Aşk Kavramı
Aşk Kavramı
Bir kadın ve bir erkek... Ürkek bakışlar, gülümsemeler ve içten
içe merak edişlerle başlayan elektriklenme bir süre sonra yerini
sıklaşan görüşmelere, el ele tutuşmalara, baş başa romantik
yemeklere bırakıyorsa aşk çanları çalıyor demektir.

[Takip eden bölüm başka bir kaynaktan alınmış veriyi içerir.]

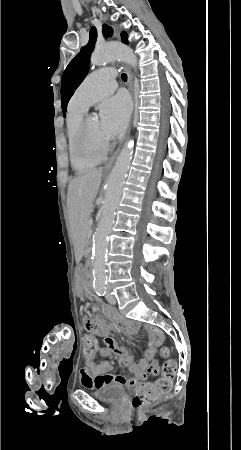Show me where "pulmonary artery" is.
I'll return each instance as SVG.
<instances>
[{
	"label": "pulmonary artery",
	"instance_id": "obj_1",
	"mask_svg": "<svg viewBox=\"0 0 241 450\" xmlns=\"http://www.w3.org/2000/svg\"><path fill=\"white\" fill-rule=\"evenodd\" d=\"M115 77L116 70L111 64H106L104 69H93V73L75 91L72 102L82 103L87 107L99 103L114 93L117 85Z\"/></svg>",
	"mask_w": 241,
	"mask_h": 450
}]
</instances>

Aşk kavramı, kadın ve erkekte ergenlik çağlarında başlıyor. Sevgi
kavramı ise kişinin kendisini kim olduğu, neden dünyaya geldiği
gibi sorularla tanımaya başladığı 5 yaşından itibaren ortaya
çıkıyor. Aşk başlarken dört duyumuz da harekete geçiyor. Başlangıç
için, ilk aşamada karşımızdaki insanın kokusunun beynimizdeki aşk
dürtülerini uyarması gerekiyor. Daha sonra sesini ve görüntüsünü
beğendiğimiz kişiye dokunmak istiyoruz. Kadınlar, koku yoluyla
karşısındaki erkeğin bağışıklık sistemi hakkında bilgi sahibi
oluyor. Bunun sebebi de insanların eş seçimi yaparken kendi
bağışıklık sistemlerinden farklı sisteme sahip kişilere yönelmesi
olarak açıklanıyor. Yani kadının, çocuğunu, daha gelişmiş bir
bağışıklık sistemiyle dünyaya getirmek isteği. Kokuyla başlayan bu
sinyaller, sonraları gözle kurulan iletişime, sese, dokunmaya
dönüşüyor, sonuçta da aşk ortaya çıkıyor. Bu nedenle uzmanlar,
aşkın erkek tarafından değil kadınlar tarafından başlatıldığı
konusunda birleşiyor.
Kadın tarafından gönderilen ve sonrasında aşka dönüşen bu
sinyaller, erkek tarafında da bir etki yaratıyor. Ama erkekler daha
çok biyolojik olarak güzel olana doğru bir eğilim gösteriyorlar. Bu
yüzden kendilerine özgü eş seçme kriterleri olduğunu söylemek pek
mümkün değil. Erkekler, çocuğunu en sağlıklı şekilde taşıyacak,
besleyecek, doğuracak ve bakacak kadını arıyor. Yine de onları
kendi belirlediği bir sisteme göre ölçüyor, tartıyor ve iyi
partneri seçtiğinden emin olmak istiyor. Kadınlar ise öncelikle
seçtiği erkeğin kokusunun, kendisine uygun olup olmadığına karar
veriyor, daha sonra görüntüsüne dikkat ediyor, erkekte zekâ,
güvenilirlik, iletişim ve kendine güven arıyor. Cinsellik ise son
sırada geliyor.
Erkekler kendilerini, agresif tutum ve davranışlarla göstermeye
çalışıyor, kadınlar ise daha çok vücut dilini kullanıyor.